Given records:
——————————
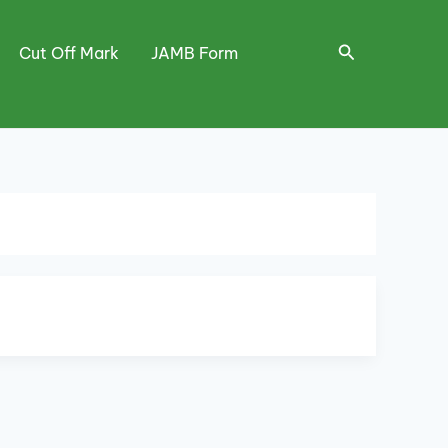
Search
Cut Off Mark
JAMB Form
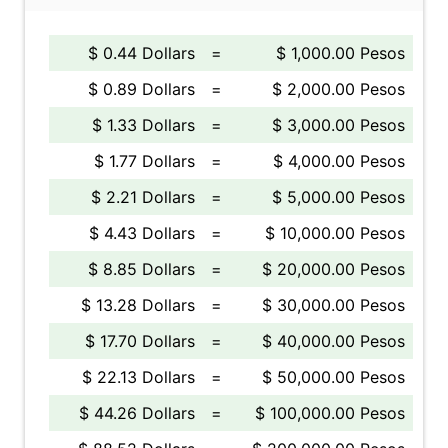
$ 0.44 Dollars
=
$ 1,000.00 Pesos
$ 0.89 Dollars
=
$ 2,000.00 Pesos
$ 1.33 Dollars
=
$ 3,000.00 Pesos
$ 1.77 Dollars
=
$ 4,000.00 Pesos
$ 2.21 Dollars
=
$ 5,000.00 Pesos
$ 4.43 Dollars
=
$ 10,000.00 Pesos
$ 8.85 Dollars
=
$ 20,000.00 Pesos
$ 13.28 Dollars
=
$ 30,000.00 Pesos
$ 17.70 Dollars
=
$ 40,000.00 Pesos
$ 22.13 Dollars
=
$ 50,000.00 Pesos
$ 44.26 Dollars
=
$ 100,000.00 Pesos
——————————
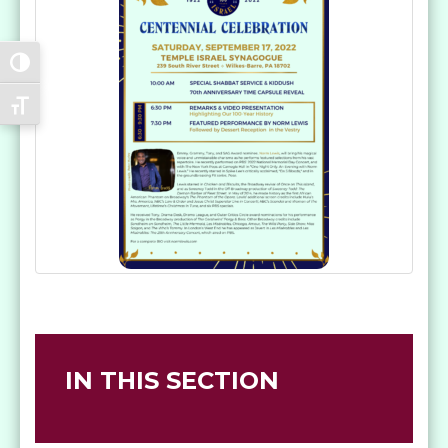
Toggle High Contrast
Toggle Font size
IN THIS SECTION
——————————
The problem: Pull out each line of the records above that contains the string "Dollars". Case counts.

Your response:
$ 0.44 Dollars
$ 0.89 Dollars
$ 1.33 Dollars
$ 1.77 Dollars
$ 2.21 Dollars
$ 4.43 Dollars
$ 8.85 Dollars
$ 13.28 Dollars
$ 17.70 Dollars
$ 22.13 Dollars
$ 44.26 Dollars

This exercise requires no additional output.